Pieter Bruegel el Viejo. El triunfo de la muerte. Museo del Prado, Madrid

El fin del confinamiento, que se declaró sine die, abrió las puertas de los hogares de Roma en agosto. Las autoridades aseguraron que todo se había resuelto y que el peligro tan solo era cuestión de días pasados. Tendríamos tiempo para organizar el culto a Vulcano, la Vulcanalia. Informados por un vendedor transeúnte, volvimos a nuestra domus en Roma. La gente pobló las calles, los vendedores montaron sus puestos rápidamente, las tabernas prendieron sus velas y los lupanares abrieron sus cortinas.

Algunos hechiceros denunciaron, entonces, frente a todos los templos, que el pueblo había sido engañado: la calle no era segura, “la veniferia” seguía acechándonos allí.

Aunque nadie creyó a los adivinos, pues todos confiaban en el gobierno, todo se desbordó precipitadamente. El ocho de agosto (ante diem VI Idus Augusteas) nuestro emperador Trajano falleció a causa de “la veniferia”. Tras el funeral del hispano, su hijo adoptivo, Adriano, recorrió las calles de Roma acompañado de su ejército y vestido con la toga picta, anunciando su ascenso al poder.

Tardamos menos de un mes en volver al confinamiento. Esta vez, con Adriano al frente, las medidas fueron más específicas y estrictas. Día y noche, turnos de guardias y soldados recorrían las calles para detener a aquellos que incumplieran las normas establecidas por el emperador. Parecíamos estar en guerra o invadidos. Esa vez no pudimos mudarnos a la villa.

Mis dos hermanas y yo dedicamos el tiempo a escuchar recitar a mi padre, a jugar con nuestras pupas (muñecas) y a ayudar a nuestra madre en la labor de tejer. Recolecté flores en nuestro peristilo (peristylum) para ofrecer a Minerva y pedir protección sobre Roma. Mi madre hizo lo mismo para Vesta.

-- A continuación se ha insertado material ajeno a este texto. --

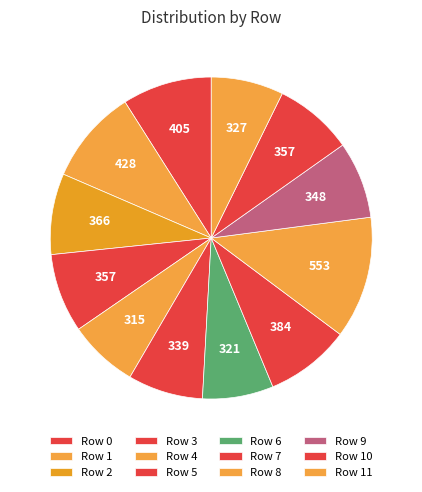

Count the number of slices in the pie.

12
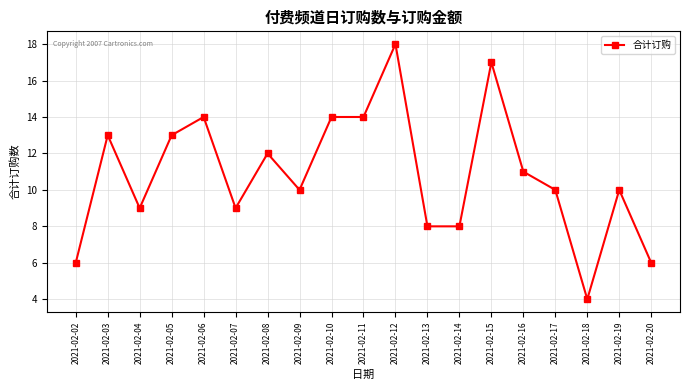

What is the change in value from 2021-02-07 to 2021-02-18?

-5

De poco sirvieron las ofrendas, al menos las mías, pues muchos habitantes romanos se arruinaron, otros muchos habitantes murieron y los que quedamos nos alimentamos de soledad y aburrimiento.

Muchas veces me planteé que ese era el fin del mundo que conocía, de Roma, de todo. No obstante, en los meses de reclusión, no todo fue pena y miseria. La humanidad se volcó con ella misma. La población se volvió un único ser frente a la enfermedad. Se formó un espíritu colectivo difícil de quebrar.

Ya en diciembre, la victoria iluminó nuestros rostros, Roma volvió a ser Roma, y “la veniferia” quedó como un mal pasaje en la historia del imperio y de nuestras vidas. Un anciano brujo ideó un ungüento capaz de matar la enfermedad de un solo sorbo.

Hoy, sentada en esta piedra alejado de la villa, puedo decir que mi familia sobrevivió a “la enfermedad innombrable”, y diré también que la adversidad me hizo más fuerte. A mí, a todos, a Roma.